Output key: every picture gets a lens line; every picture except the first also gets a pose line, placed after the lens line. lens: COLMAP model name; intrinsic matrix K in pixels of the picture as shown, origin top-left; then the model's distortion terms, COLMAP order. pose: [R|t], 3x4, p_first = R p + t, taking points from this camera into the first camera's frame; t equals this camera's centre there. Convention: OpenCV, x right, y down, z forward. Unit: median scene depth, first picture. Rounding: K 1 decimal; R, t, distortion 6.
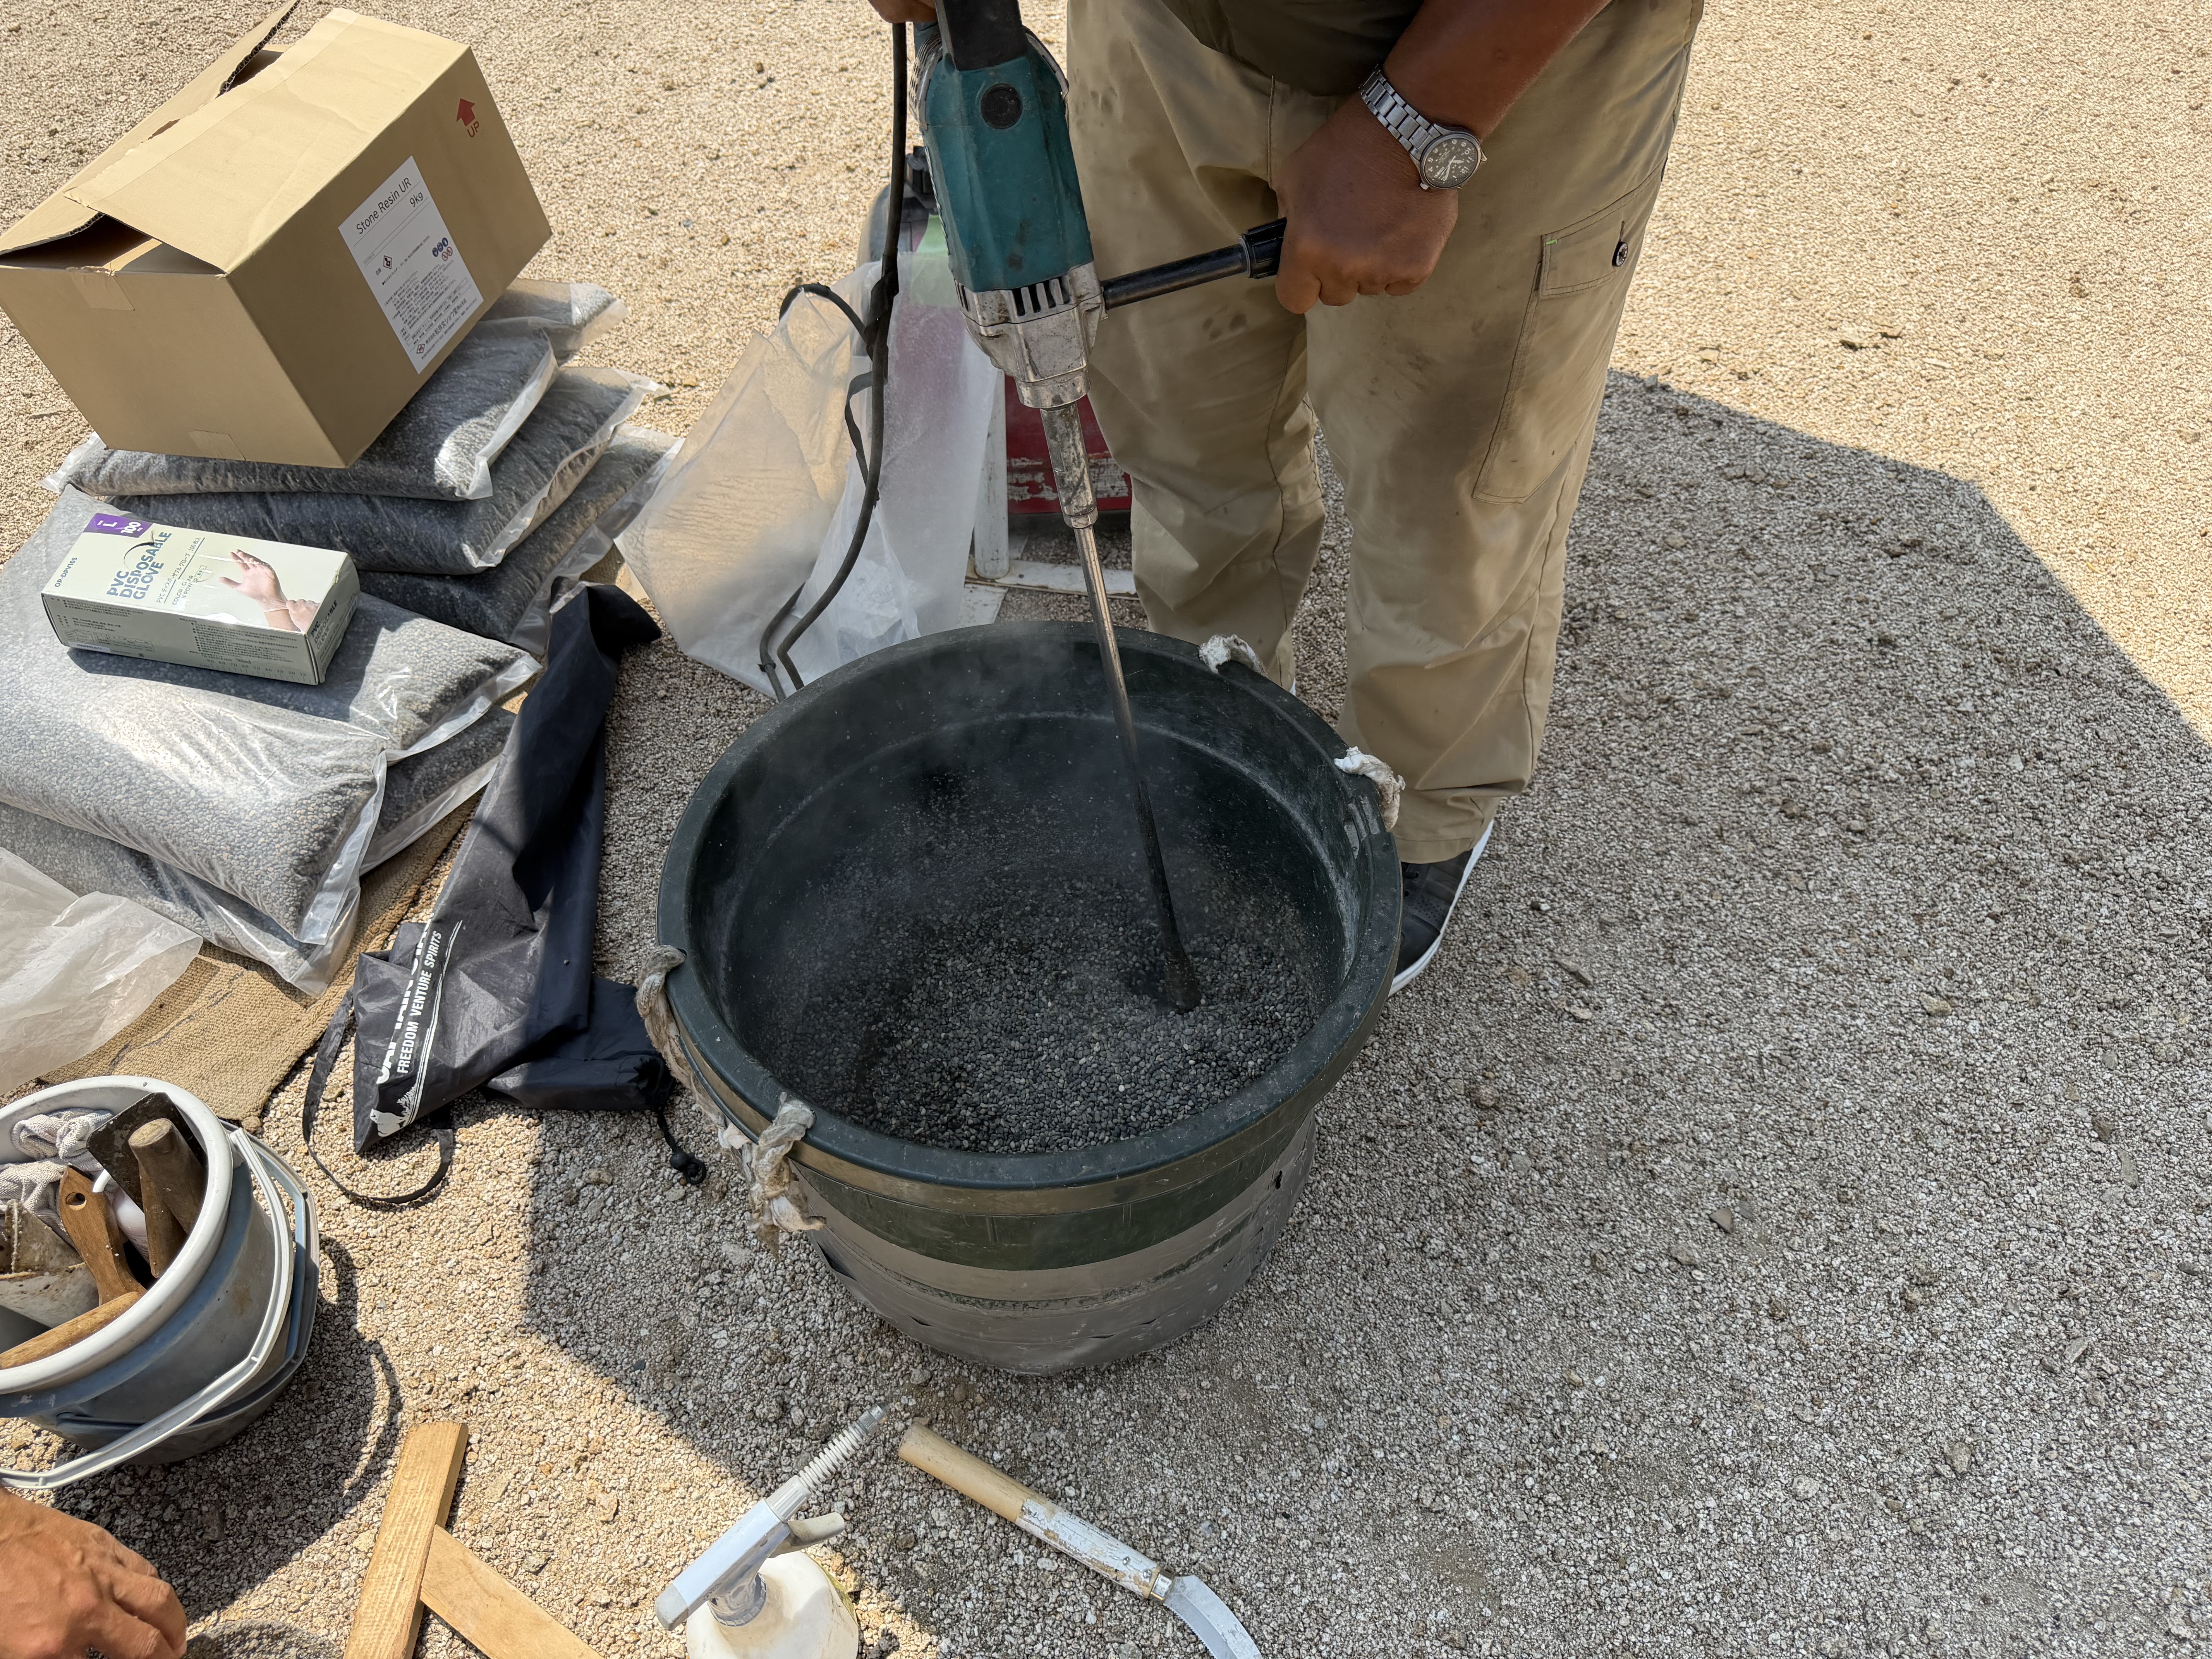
lens RADIAL K [[2036.7, 0, 1106.0], [0, 2036.7, 829.5], [0, 0, 1]] dist [0.210819, -0.699574]
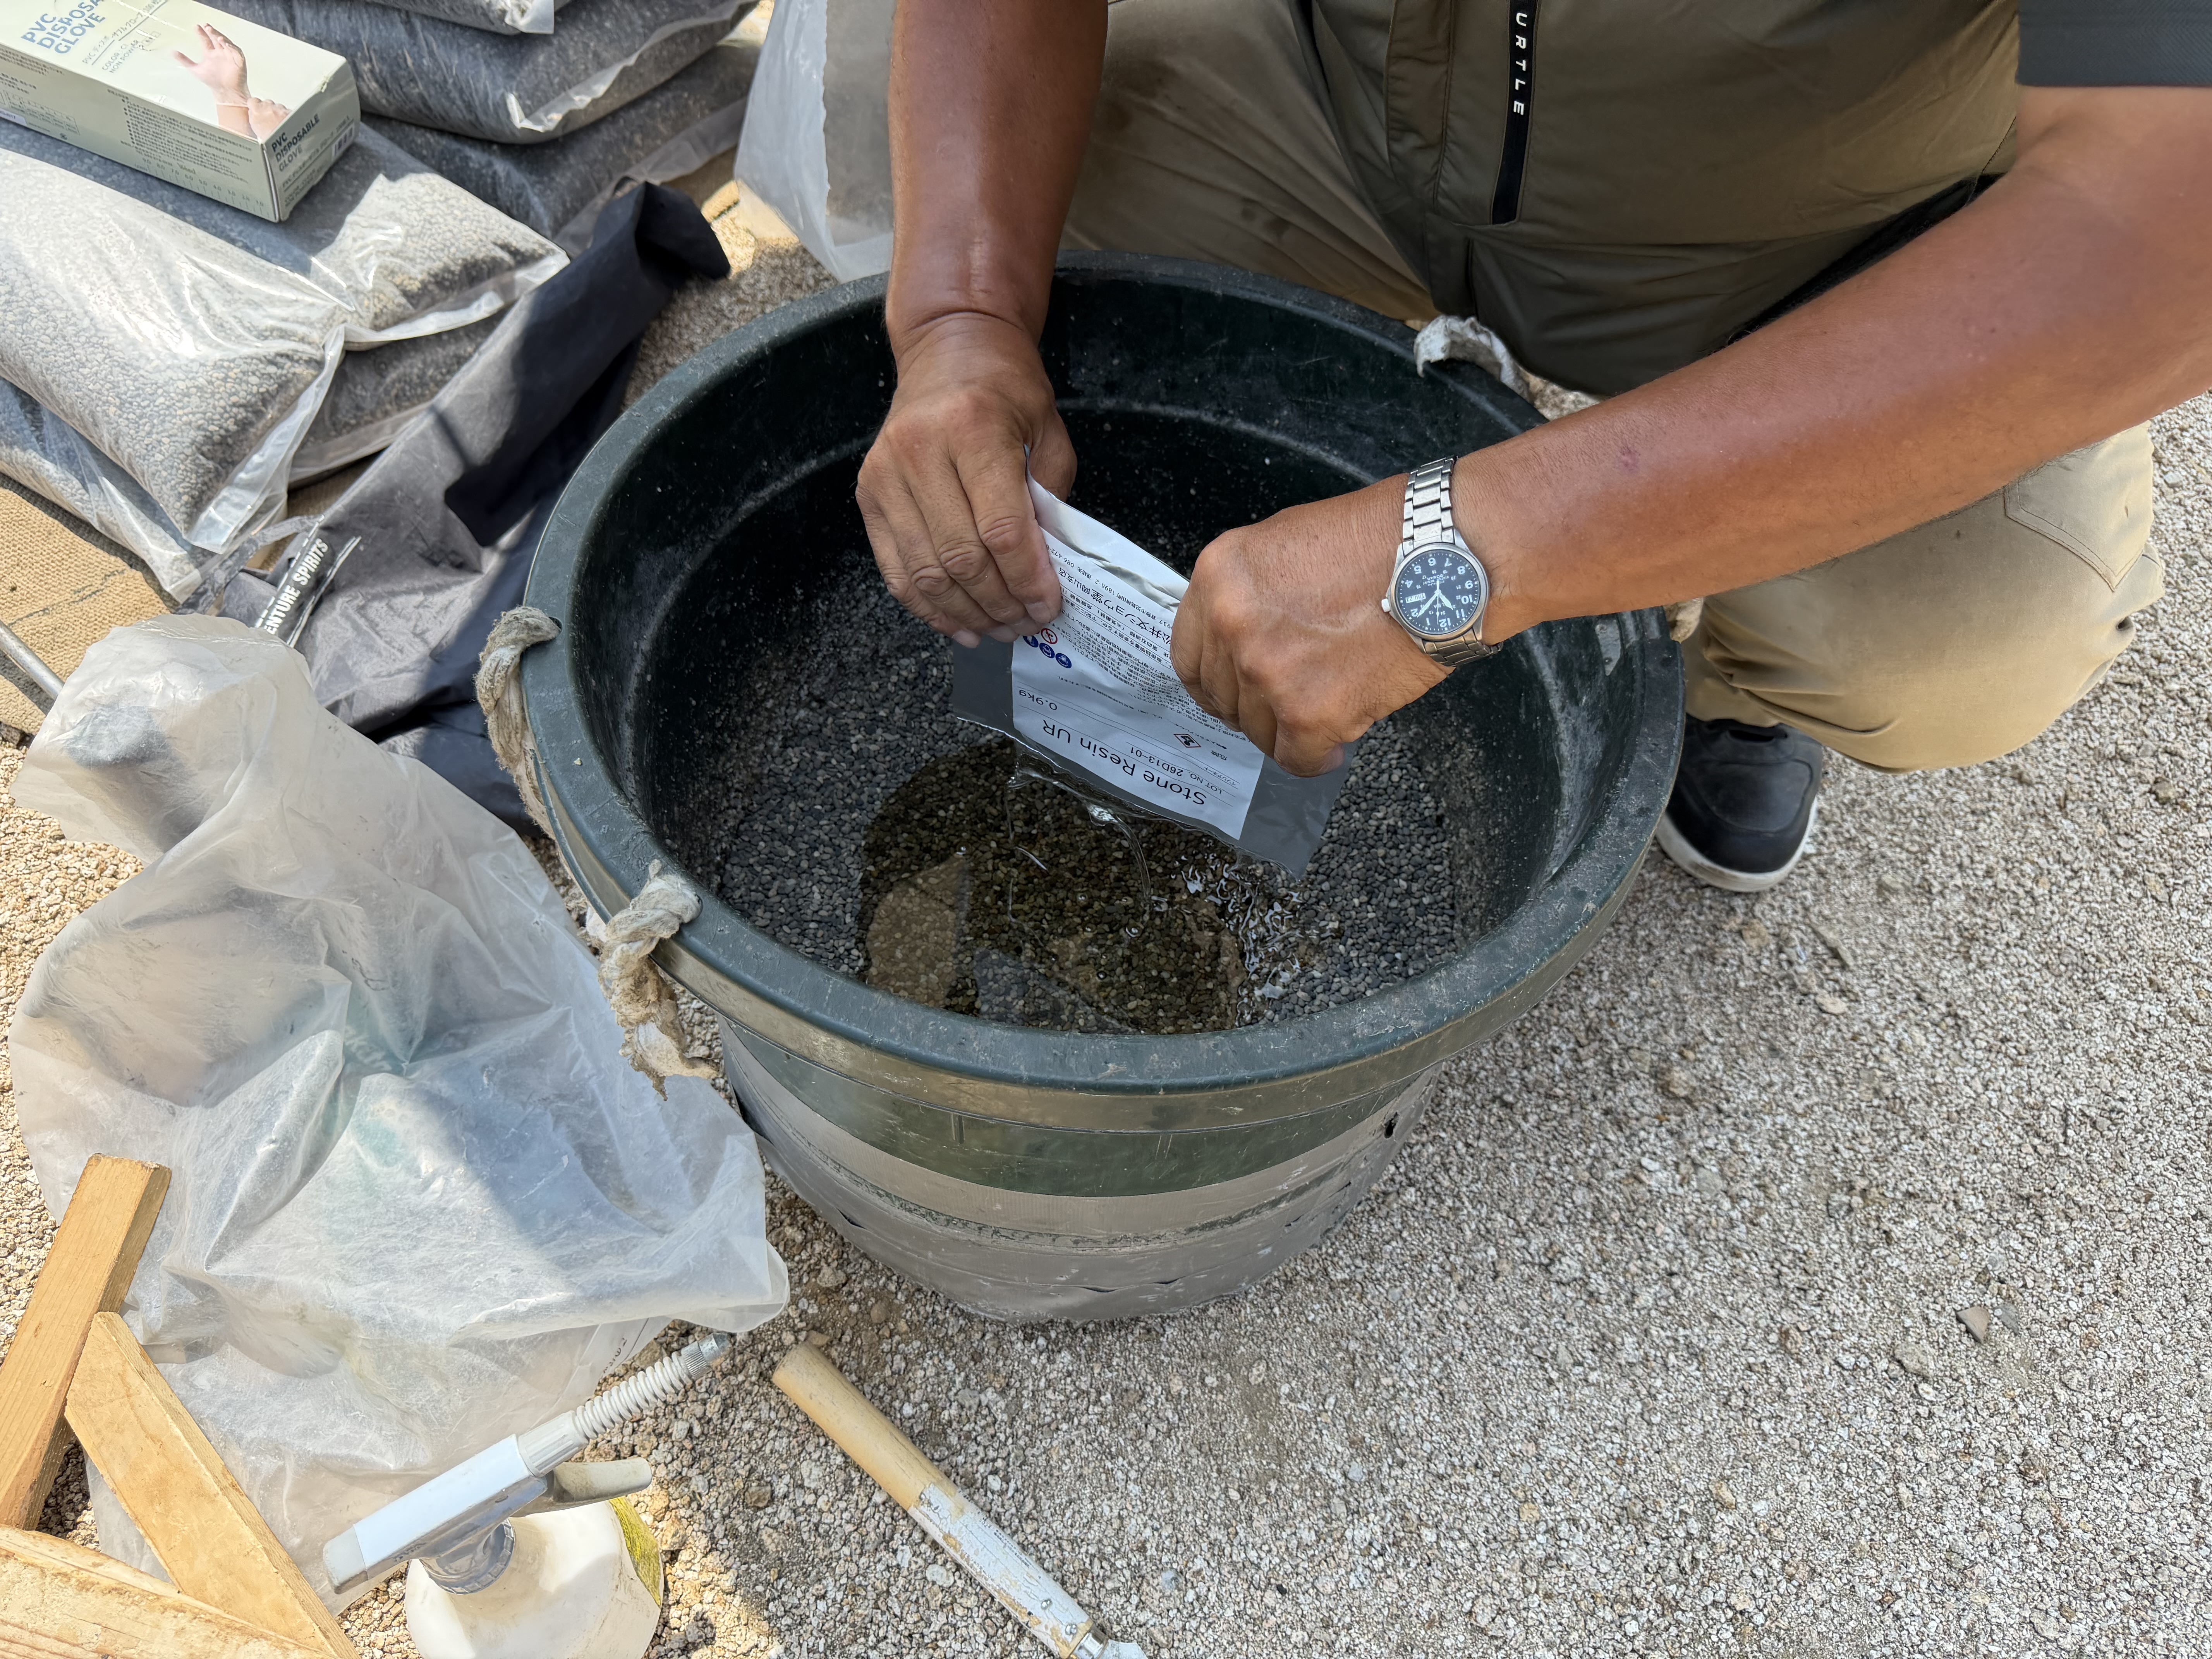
lens RADIAL K [[1562.3, 0, 1106.0], [0, 1562.3, 829.5], [0, 0, 1]] dist [0.057068, -0.077873]
pose [[0.972418, 0.209603, -0.102323, 0.028020], [-0.206135, 0.977557, 0.043485, 0.062783], [0.109141, -0.021193, 0.993800, 0.444885]]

→ Your assignment
Return all of the data above word for word, leaving out the images.

→ Your solution
Output key: every picture gets a lens line; every picture except the first also gets a pose line, placed after the lens line. lens: COLMAP model name; intrinsic matrix K in pixels of the picture as shown, origin top-left; then the model's distortion terms, COLMAP order. pose: [R|t], 3x4, p_first = R p + t, taking points from this camera into the first camera's frame; t equals this camera's centre there. Convention: OpenCV, x right, y down, z forward. Unit: median scene depth, first picture. Rounding: K 1 decimal; R, t, distortion 6.
lens RADIAL K [[2036.7, 0, 1106.0], [0, 2036.7, 829.5], [0, 0, 1]] dist [0.210819, -0.699574]
lens RADIAL K [[1562.3, 0, 1106.0], [0, 1562.3, 829.5], [0, 0, 1]] dist [0.057068, -0.077873]
pose [[0.972418, 0.209603, -0.102323, 0.028020], [-0.206135, 0.977557, 0.043485, 0.062783], [0.109141, -0.021193, 0.993800, 0.444885]]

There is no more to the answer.